Fliegender Krankenwagen: Philip Lauffer gibt einen Einblick in die Ausstattung des Ambulanz-Helis in Emden. Foto: Ortgies
Fliegender Krankenwagen: Philip Lauffer gibt einen Einblick in die Ausstattung des Ambulanz-Helis in Emden. Foto: Ortgies

An seinem Unternehmenssitz in Emden betreibt NHC ein zweites Standbein: den Ambulanzflugdienst von und zu den Ostfriesischen Inseln. Philip Lauffer leitet diesen Geschäftsbereich, der eine Lücke unterhalb der medizinischen Notfälle, zu denen in der Regel der ADAC-Rettungshubschrauber Christopher 26 von Sanderbusch gerufen wird, schließt. Manche Patienten seien so schwer verletzt oder unbeweglich, dass sie die Insel nicht im Krankenwagen oder mit der Fähre verlassen können, erklärt der 27-Jährige.

In 15 Minuten vom Boden

Als Beispiel nennt Lauffer einen E-Bike-Sturz, bei dem sich der Fahrer oder die Fahrerin einen Oberschenkelhalsbruch oder eine Wirbelsäulenverletzung zuzieht. Für solche Fälle wird tagsüber der Ambulanzflieger aus Emden alarmiert und angefordert. „Spätestens innerhalb von 15 Minuten müssen wir in der Luft sein“, sagt der Notfallsanitäter, der früher bei der Feuerwehr Bochum im Rettungsdienst gearbeitet hat.

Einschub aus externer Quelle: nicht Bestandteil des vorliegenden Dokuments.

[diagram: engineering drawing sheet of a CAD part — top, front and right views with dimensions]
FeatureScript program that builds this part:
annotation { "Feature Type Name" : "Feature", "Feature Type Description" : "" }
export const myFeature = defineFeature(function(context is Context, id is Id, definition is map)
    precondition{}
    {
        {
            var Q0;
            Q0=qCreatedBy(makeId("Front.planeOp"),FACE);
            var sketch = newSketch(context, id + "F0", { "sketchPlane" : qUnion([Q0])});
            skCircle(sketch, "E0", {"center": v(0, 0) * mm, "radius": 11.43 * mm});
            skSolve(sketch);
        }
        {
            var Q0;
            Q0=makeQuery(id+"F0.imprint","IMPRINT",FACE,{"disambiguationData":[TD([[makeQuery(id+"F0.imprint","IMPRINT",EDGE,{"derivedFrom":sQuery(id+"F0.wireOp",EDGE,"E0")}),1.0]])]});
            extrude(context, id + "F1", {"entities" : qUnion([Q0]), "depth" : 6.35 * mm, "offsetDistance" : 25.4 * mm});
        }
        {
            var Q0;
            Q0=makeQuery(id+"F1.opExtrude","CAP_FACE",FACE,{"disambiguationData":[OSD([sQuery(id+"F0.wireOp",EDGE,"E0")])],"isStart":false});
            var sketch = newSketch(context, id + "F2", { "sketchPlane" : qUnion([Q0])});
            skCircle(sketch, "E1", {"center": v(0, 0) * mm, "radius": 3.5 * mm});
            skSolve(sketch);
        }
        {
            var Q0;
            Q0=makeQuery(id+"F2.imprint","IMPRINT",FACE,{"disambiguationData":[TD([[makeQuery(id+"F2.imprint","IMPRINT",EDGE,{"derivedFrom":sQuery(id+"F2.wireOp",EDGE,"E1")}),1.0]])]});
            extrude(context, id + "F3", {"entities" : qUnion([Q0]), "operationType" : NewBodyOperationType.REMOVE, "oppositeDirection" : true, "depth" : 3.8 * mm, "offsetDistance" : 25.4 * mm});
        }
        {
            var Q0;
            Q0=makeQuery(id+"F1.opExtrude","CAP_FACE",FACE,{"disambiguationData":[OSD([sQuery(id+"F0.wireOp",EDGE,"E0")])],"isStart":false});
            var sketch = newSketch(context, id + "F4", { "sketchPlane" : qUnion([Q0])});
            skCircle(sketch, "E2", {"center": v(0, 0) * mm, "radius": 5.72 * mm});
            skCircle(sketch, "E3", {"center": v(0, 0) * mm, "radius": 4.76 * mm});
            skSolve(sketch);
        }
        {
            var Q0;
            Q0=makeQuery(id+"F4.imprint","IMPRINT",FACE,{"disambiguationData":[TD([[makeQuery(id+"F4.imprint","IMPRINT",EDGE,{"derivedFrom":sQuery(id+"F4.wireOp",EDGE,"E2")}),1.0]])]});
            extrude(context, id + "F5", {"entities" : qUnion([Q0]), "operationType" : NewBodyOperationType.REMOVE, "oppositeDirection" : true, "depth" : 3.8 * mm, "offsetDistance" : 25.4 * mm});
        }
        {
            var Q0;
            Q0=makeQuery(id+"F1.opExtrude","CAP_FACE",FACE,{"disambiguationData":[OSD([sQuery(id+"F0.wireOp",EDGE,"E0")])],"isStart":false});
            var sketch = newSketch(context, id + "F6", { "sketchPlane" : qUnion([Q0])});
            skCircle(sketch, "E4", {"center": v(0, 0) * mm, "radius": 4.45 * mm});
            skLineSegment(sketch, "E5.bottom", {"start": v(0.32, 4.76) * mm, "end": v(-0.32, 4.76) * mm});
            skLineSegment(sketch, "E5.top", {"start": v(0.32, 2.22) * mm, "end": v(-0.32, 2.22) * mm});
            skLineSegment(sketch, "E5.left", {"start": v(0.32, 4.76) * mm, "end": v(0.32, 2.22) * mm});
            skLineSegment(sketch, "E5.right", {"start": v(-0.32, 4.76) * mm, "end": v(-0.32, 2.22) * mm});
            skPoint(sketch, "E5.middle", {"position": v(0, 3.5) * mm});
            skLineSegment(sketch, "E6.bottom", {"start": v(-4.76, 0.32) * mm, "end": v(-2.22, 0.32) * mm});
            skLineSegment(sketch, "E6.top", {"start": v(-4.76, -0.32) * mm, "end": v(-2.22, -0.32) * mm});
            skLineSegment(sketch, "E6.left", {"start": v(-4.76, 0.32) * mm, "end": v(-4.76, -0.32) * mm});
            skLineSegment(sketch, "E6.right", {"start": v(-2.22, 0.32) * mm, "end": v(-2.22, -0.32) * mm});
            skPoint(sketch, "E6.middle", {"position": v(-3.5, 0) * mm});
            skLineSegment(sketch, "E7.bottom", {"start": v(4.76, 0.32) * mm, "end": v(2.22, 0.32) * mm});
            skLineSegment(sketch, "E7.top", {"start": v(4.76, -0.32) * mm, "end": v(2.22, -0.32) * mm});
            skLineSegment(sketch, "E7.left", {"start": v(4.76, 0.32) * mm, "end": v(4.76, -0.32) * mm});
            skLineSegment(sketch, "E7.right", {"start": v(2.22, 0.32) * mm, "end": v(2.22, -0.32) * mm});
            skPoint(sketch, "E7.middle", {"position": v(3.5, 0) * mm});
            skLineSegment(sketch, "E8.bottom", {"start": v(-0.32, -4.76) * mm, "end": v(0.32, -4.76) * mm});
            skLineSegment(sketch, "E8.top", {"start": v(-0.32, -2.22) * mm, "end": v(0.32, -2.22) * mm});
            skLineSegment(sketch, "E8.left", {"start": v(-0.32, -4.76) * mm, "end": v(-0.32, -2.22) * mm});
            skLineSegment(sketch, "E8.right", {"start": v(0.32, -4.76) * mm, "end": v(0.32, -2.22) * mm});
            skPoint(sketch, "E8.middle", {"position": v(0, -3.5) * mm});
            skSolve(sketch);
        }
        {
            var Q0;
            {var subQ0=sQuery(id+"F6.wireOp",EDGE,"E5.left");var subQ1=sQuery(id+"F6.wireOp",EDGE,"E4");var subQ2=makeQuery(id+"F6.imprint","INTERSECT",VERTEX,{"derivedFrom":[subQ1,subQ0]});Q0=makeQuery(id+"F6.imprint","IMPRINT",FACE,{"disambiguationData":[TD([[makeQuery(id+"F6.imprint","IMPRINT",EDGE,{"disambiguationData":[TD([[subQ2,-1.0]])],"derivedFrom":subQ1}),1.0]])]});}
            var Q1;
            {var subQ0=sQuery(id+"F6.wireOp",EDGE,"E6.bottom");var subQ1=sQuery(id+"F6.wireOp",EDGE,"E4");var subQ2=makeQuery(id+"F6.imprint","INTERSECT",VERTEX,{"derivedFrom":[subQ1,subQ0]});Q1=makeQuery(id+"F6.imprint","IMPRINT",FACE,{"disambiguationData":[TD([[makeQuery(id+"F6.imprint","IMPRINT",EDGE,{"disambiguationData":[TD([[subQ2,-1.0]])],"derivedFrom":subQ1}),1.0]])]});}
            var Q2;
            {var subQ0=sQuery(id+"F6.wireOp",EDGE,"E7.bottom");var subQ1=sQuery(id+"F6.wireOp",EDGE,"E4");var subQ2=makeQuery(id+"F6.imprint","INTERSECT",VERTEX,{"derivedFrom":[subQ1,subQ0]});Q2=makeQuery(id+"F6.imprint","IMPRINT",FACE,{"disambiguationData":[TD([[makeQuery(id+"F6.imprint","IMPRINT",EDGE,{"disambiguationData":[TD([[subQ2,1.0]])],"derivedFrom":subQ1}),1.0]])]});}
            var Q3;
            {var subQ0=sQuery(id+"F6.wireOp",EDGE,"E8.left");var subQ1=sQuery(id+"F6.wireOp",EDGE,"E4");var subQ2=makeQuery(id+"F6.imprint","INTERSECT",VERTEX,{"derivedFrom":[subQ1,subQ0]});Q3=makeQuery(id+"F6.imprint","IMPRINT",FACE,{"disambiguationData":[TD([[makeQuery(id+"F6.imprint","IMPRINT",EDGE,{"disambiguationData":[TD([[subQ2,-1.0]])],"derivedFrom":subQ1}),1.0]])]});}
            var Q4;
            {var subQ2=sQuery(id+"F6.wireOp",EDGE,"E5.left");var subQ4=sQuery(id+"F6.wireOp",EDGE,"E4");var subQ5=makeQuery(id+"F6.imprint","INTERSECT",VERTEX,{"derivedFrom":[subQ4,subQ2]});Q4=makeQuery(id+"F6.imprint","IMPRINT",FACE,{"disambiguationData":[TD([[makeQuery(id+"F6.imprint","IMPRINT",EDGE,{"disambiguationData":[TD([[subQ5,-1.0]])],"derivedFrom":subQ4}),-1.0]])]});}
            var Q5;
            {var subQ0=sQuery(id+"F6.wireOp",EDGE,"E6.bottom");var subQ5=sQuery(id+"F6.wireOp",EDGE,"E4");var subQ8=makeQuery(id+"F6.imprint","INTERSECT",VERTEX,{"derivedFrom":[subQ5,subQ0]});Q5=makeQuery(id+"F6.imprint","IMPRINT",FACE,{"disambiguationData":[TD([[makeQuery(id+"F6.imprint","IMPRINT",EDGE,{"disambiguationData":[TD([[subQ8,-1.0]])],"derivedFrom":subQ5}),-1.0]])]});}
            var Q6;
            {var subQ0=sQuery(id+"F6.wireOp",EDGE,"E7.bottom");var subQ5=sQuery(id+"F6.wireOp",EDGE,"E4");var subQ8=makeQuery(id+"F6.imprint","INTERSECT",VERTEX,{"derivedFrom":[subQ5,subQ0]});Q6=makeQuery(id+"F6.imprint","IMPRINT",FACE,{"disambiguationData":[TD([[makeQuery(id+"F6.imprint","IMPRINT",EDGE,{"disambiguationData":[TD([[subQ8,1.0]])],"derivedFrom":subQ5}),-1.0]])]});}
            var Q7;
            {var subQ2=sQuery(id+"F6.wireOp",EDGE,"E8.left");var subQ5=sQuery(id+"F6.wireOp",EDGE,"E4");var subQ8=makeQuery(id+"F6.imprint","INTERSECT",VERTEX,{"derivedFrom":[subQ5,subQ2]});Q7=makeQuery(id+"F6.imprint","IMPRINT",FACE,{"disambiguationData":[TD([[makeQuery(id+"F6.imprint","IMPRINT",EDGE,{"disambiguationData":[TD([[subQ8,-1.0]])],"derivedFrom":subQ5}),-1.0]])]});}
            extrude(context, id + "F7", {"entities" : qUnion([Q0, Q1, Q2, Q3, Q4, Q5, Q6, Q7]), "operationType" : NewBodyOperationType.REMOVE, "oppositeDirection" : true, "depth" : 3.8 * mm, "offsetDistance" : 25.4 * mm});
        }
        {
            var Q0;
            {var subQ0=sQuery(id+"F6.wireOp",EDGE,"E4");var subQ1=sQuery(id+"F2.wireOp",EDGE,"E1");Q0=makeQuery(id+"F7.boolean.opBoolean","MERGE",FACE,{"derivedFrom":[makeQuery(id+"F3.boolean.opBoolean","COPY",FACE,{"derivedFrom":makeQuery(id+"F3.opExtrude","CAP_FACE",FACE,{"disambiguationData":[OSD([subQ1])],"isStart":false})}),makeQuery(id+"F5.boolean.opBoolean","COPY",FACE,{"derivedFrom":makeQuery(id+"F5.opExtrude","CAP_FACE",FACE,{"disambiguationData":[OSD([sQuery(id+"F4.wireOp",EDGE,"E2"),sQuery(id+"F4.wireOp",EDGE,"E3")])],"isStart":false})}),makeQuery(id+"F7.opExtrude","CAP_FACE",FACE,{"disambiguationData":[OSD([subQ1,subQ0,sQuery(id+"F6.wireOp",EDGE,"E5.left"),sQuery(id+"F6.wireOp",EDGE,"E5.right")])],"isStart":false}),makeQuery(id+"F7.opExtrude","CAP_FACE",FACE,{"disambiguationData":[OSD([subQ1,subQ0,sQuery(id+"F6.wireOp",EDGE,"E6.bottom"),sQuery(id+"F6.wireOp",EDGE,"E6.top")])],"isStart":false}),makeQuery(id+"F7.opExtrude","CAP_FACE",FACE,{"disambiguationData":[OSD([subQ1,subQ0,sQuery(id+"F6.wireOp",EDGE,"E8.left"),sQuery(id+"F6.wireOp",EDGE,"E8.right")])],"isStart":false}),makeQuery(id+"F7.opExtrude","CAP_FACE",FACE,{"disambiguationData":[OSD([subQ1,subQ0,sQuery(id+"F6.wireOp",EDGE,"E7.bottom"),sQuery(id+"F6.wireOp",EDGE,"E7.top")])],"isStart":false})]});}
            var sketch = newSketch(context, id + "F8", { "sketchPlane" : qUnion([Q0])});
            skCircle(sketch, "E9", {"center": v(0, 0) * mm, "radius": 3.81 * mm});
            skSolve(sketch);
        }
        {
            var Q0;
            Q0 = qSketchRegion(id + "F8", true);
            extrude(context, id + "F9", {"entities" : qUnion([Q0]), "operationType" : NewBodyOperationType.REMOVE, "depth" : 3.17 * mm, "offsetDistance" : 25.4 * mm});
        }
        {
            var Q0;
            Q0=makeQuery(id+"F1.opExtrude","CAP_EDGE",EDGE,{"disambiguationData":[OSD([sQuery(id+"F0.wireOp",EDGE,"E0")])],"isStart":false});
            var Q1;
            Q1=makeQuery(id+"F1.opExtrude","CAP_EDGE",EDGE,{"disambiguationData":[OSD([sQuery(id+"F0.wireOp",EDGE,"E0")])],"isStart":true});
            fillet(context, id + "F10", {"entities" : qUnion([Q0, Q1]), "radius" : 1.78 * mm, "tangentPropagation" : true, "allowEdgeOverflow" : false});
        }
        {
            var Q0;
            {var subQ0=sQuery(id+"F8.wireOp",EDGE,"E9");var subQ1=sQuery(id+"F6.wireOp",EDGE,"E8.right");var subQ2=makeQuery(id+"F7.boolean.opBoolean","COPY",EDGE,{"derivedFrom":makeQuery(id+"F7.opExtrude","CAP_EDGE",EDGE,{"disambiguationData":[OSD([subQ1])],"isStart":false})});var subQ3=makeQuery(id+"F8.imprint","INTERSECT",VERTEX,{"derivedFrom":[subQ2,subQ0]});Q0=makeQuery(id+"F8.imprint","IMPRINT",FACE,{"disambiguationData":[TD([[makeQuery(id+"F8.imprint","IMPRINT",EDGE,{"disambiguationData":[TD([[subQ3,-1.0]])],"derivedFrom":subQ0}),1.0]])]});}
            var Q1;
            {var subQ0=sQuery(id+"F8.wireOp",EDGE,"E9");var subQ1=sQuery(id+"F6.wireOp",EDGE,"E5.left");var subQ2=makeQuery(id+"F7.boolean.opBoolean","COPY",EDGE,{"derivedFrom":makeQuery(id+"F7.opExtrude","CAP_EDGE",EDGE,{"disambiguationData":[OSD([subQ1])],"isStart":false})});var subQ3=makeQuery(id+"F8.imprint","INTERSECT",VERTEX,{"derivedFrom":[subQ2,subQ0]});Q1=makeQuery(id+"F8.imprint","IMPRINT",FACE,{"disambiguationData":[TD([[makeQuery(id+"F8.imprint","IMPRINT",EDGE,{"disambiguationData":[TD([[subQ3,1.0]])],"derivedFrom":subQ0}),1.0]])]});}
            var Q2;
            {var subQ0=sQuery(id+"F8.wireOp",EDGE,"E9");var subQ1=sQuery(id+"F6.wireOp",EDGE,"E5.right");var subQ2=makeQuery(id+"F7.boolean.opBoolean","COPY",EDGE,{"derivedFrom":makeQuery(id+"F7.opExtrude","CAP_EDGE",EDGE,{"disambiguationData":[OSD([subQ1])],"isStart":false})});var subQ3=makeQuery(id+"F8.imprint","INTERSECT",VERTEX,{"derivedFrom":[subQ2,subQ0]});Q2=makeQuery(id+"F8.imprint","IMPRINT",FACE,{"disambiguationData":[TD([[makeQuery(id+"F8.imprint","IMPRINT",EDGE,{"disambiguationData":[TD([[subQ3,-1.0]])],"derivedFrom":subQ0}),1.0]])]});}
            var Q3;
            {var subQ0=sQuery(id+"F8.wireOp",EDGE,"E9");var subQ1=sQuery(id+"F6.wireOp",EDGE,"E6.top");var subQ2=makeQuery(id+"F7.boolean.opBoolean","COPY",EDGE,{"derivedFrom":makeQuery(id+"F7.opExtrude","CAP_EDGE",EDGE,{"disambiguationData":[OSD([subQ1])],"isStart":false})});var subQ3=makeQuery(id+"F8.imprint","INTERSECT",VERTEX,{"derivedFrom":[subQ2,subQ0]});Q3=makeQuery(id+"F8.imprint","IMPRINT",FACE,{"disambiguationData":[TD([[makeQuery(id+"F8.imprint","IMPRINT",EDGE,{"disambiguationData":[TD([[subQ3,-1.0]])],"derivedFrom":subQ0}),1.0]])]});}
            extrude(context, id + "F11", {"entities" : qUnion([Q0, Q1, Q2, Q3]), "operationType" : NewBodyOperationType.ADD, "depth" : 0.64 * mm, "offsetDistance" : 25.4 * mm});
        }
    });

An Bord des fliegenden Krankenwagens bringen Philip Lauffer und seine Kollegen die Patienten von den Inseln zu Kliniken an Land: „Aurich, Leer, Emden, Westerstede, Oldenburg, Wilhelmshaven und Sanderbusch“, listet der Flugdienstleiter auf, manchmal gehe es aber auch in weiter entfernte Spezialkliniken. Im Gegensatz zu seinen Kollegen im Rettungsdienst, deren Teams rund um die Uhr in Alarmbereitschaft sein müssen, hat er planbare Arbeitszeiten. Für die Ambulanzflieger endet die Rufbereitschaft am Emder Flugplatz in den Abendstunden und im Winter mit dem Einbruch der Dunkelheit.